Costas Efstathiou, Vice-President of EDEK (a Cypriot social-democratic political party), also addressed the issue of the missing and questioned why Turkey had been exempted from being accountable to the International Criminal Court on the matter.

Sir Alan Meale MP spoke of the economic importance of Cyprus to the EU, calling for its contribution to be reciprocated with support for the human rights struggles on the island. He asked “if human rights are important everywhere else in the world – where the international community acts decisively and quickly – why is that not the case in Cyprus?”

Shadow Minister for Europe, Gareth Thomas MP, pledged to work “to ensure that the European Union remains focused on the Cyprus problem”, saying that all injustices on the island must be brought to a conclusion, adding that he would be consulting with the Federation and other organised groups in the Cypriot community in the UK to inform policy in that regard.

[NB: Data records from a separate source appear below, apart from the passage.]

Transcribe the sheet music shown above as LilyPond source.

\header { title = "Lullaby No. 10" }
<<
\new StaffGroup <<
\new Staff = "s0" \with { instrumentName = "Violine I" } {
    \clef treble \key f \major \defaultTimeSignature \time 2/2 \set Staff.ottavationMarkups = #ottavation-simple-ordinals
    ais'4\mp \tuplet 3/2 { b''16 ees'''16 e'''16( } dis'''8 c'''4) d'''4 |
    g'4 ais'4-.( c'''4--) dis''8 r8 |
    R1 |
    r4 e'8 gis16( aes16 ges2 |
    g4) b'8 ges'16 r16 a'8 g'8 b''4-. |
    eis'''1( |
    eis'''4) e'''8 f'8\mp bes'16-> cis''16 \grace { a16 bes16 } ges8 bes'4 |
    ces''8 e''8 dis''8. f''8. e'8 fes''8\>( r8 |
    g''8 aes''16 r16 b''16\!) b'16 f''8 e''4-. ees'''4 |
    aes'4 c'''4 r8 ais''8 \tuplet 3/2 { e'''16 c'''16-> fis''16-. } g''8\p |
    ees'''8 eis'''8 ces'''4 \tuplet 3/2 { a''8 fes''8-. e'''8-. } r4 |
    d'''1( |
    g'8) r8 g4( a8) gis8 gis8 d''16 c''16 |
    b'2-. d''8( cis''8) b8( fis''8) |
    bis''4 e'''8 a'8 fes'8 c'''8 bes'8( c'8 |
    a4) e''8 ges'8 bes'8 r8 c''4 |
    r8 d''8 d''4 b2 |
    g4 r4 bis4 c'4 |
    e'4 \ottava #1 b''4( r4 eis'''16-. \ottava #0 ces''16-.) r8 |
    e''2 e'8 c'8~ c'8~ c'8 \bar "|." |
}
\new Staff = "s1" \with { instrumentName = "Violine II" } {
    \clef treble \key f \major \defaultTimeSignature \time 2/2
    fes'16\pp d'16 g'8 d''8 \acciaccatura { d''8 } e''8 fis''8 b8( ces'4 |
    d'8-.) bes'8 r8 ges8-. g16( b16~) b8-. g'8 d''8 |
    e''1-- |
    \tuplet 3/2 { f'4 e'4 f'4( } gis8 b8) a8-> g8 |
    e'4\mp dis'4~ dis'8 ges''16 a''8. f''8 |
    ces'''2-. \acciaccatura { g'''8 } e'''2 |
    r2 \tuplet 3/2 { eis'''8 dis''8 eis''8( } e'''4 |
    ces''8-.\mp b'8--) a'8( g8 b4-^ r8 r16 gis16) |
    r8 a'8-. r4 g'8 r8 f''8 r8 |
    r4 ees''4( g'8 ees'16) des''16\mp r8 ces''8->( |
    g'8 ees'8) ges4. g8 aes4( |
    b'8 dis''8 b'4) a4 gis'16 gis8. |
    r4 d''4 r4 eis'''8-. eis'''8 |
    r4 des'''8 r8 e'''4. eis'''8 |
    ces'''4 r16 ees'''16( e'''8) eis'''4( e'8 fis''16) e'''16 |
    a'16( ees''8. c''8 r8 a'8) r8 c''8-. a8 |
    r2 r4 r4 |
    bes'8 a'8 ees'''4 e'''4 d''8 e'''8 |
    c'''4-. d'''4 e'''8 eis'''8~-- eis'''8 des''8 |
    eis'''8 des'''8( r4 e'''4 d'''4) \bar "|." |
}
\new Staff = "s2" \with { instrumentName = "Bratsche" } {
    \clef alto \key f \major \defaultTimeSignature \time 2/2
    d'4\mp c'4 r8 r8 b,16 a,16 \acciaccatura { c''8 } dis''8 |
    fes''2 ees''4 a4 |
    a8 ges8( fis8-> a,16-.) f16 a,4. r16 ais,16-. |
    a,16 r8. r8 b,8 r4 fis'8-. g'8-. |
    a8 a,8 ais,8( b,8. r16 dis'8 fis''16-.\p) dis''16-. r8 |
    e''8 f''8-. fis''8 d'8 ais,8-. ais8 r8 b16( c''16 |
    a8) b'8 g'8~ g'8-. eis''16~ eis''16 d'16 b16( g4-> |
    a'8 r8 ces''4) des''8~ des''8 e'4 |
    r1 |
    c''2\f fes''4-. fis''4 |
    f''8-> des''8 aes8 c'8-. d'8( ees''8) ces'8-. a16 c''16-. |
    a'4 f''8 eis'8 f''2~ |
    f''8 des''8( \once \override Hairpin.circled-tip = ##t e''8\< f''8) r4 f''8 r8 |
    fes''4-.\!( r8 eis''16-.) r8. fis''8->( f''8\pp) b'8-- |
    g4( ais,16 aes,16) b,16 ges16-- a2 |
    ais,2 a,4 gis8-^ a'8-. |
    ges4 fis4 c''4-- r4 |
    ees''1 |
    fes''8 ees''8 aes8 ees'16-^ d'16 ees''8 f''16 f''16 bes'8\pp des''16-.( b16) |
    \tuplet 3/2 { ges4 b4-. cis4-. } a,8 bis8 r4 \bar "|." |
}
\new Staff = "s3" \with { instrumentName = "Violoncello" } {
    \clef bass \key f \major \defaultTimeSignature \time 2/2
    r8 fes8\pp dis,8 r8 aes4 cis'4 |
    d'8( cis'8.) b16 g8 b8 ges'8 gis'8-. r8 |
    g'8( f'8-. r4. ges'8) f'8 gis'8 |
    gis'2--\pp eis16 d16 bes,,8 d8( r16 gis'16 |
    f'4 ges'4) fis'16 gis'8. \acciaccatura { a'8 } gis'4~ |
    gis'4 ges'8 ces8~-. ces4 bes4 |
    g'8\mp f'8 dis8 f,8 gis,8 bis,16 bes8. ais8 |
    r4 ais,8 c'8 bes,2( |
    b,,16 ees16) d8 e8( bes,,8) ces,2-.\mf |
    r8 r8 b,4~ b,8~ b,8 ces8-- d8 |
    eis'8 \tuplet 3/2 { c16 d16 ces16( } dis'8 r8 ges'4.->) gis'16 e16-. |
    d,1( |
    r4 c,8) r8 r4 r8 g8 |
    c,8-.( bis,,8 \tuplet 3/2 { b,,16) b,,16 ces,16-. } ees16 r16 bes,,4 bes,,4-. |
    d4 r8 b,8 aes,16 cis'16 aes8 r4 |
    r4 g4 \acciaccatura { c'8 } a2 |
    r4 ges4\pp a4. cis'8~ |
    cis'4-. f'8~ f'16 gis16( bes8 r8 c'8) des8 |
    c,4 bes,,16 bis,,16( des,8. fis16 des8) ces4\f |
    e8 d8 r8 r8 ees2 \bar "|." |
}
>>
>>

Andy Love MP pointed to the recent visit of US Vice President, Joe Biden, as a sign that there is hope that the problem of Cyprus is moving up the agenda of the international community. He said that “while the negotiating process has gone faster and has happened more regularly than in the past, the answer still lies in Ankara… Cyprus must be reunited, for   Turkey to join the EU.”

David Burrowes MP said “We must remind the world that the injustices of 40 years ago still have not changed. This as much of an injustice as those committed in Iraq and Syria and we must take the opportunity in this anniversary year to promote that fact.”

The drinks reception that followed was a less formal function to recognise and celebrate the Federation’s four decades of hard work in parliament and outside of it promoting the reunification of Cyprus as well as the social, historical and cultural heritage of the island. 

Other attendees included H.E. Euripides Evriviades, the Cyprus High Commissioner in London,  Mike Freer MP, Jim Dobbin MP, former MP and Cyprus stalwart, Tom Cox and  former leader of Islington Council (and now Labour’s Prospective Parliamentary Candidate for Hornsey and Wood Green) Catherine West, as well as former Federation President Harry Sophoclides visiting from Cyprus. 

Attendees from the Cypriot community in the UK included POMAK President and Treasurer of the Federation Andreas Papaevripides, Federation Vice Presidents Michael Ellinas and Bambos Charalambous, General Secretary Michael Kashis, Executive members including Suzie Constantinides MBE, Christos Karaolis (also Nepomak President), Neophytos Nicolaou, Executive Secretary Andreas Karaolis, Federation Honorary Vice-President Christodoulos Stylianou, Nepomak UK President Antonia Savvides,  the President of the Organisation of Relatives of Missing Cypriots in the UK, Neoklis Neokleous, as well as other representatives of UK Cypriot community organisations.

Apologies and messages of support were received from Rt Hon Theresa Villiers MP, Secretary of State for Northern Ireland, and from Sir Roger Gale MP.